I bought a small wood stove in this area in Jacksonville, FL. We have  few Civil war Battle fields in the area and this place was a hangout during the great depression due to work and weather. 

What I know is this. 

It has 3 out of 4 original looking legs. 
I think it has a replacement vent cover on it. 
I think one of the two burners has been replaced. 

Manufacturer: Columbus Iron Works. 
Model No: Model Number 72 appears on the top of the stove. 

I'd like to figure out what I have ,but most importantly how old?  I had a very interesting story that came with it when I went to pick it up.


----------



## coaly (Dec 11, 2017)

Coal fired laundry stove.

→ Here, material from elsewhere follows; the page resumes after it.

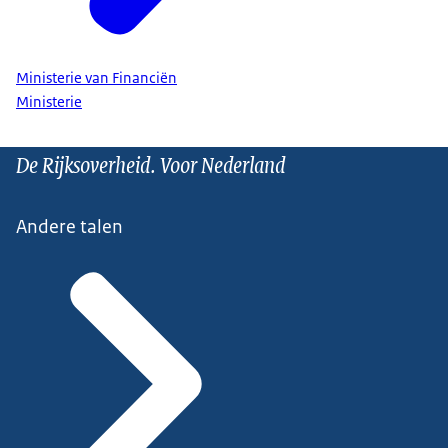
Ministerie van Financiën
Ministerie
De Rijksoverheid. Voor Nederland
Andere talen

Made at that foundry from the 1920's and after.
See if there are any patent numbers anywhere.
When fired a lifter handle is used to remove both eyes and the center support. A laundry copper boiler fits over the hole to give direct contact with the coal fire on the bottom of boiler. They are built low so when using a plunger type agitator it is waist high.
If the lids are 7 inch , the model number probably stands for 7 inch x 2 openings.I'm familiar with other numbering systems that were used on cook stoves, but I'm not sure about laundry stoves. The diameter of fire pot was used for model numbers for parlor and potbelly.
Company history;
http://www.castironcollector.com/columbusiw.php


----------